Separates the document into individual sentences, which will be embedded.
For each sentence, create a context window. If you specify a window_size = 3, the resulting window will have three sentences, starting at the previous sentence of the embedded sentence and spanning the subsequent sentence. The window will be stored as metadata.

During retrieval, the phrase that most closely matches the query is returned. After recovery, you must replace the sentence with the entire metadata window by defining a MetadataReplacementPostProcessor and use it in the list node_postprocessors.

from llama_index.core.postprocessor import MetadataReplacementPostProcessor# The target key defaults to `window` to match the node_parser's default
postproc = MetadataReplacementPostProcessor(
target_metadata_key="window"
)
...
query_engine = index.as_query_engine( 
node_postprocessors = (postproc),
)

Implementing a hybrid search in LlamaIndex is as easy as changing two parameters in the query_engine whether the underlying vector database supports hybrid search queries. He alpha The parameter specifies the weight between vector search and keyword-based search, where alpha=0 means search based on keywords and alpha=1 means pure vector search.

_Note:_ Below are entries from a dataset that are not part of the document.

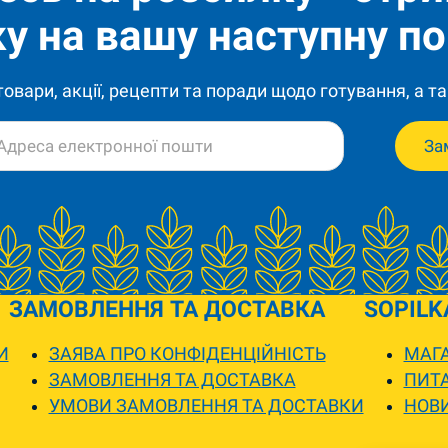
у на вашу наступну по
 товари, акції, рецепти та поради щодо готування, а та
За
ЗАМОВЛЕННЯ ТА ДОСТАВКА
SOPILK
И
ЗАЯВА ПРО КОНФІДЕНЦІЙНІСТЬ
МАГА
ЗАМОВЛЕННЯ ТА ДОСТАВКА
ПИТА
УМОВИ ЗАМОВЛЕННЯ ТА ДОСТАВКИ
НОВ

query_engine = index.as_query_engine(
...,
vector_store_query_mode="hybrid", 
alpha=0.5,
...
)

Adding a reranker to your advanced RAG channel only requires three simple steps:

First, define a reclassification model. Here we are using the BAAI/bge-reranker-baseto hug the face.
In the query engine, add the reranker model to the list of node_postprocessors.
Increase the similarity_top_k in the query engine to retrieve more context passages, which can be reduced to top_n after reclassifying.

# !pip install torch sentence-transformers
from llama_index.core.postprocessor import SentenceTransformerRerank# Define reranker model
rerank = SentenceTransformerRerank(
top_n = 2, 
model = "BAAI/bge-reranker-base"
)
...
# Add reranker to query engine
query_engine = index.as_query_engine(
similarity_top_k = 6,
...,
node_postprocessors = (rerank),
...,
)

Advanced Augmented Recovery Generation: From Theory to LlamaIndex Implementation | by Leonie Monigatti | February 2024

Technical Terrence Team

Southwest Airlines recovers its free flight offer

Leave a Reply Cancel reply

Recommended.

5 Python Tips for Data Efficiency and Speed

The FTSE 100 is now down in 2023. Should I worry?

LIVE – MicroStrategy World: Bitcoin for corporations, day 2

Coinbase Launches COIN50 Index Tracking Major Assets BTC, ETH, SOL, XRP and DOGE

US customers can pay with Ethereum via PayPal via MetaMask integration

Categories

Important Links

Advanced Augmented Recovery Generation: From Theory to LlamaIndex Implementation | by Leonie Monigatti | February 2024

Required packages

API Keys

Step 1: Define the integration model and LLM

Step 2: Load data

Step 3: Fragment documents into nodes

Step 4: Create index

Step 5: Configure the query engine

Step 6: Run a Naive RAG Query on Your Data

Related

Technical Terrence Team

Southwest Airlines recovers its free flight offer

Leave a Reply Cancel reply

Recommended.

5 Python Tips for Data Efficiency and Speed

The FTSE 100 is now down in 2023. Should I worry?

LIVE – MicroStrategy World: Bitcoin for corporations, day 2

Coinbase Launches COIN50 Index Tracking Major Assets BTC, ETH, SOL, XRP and DOGE

US customers can pay with Ethereum via PayPal via MetaMask integration

Categories

Important Links

Get daily news updates to your inbox!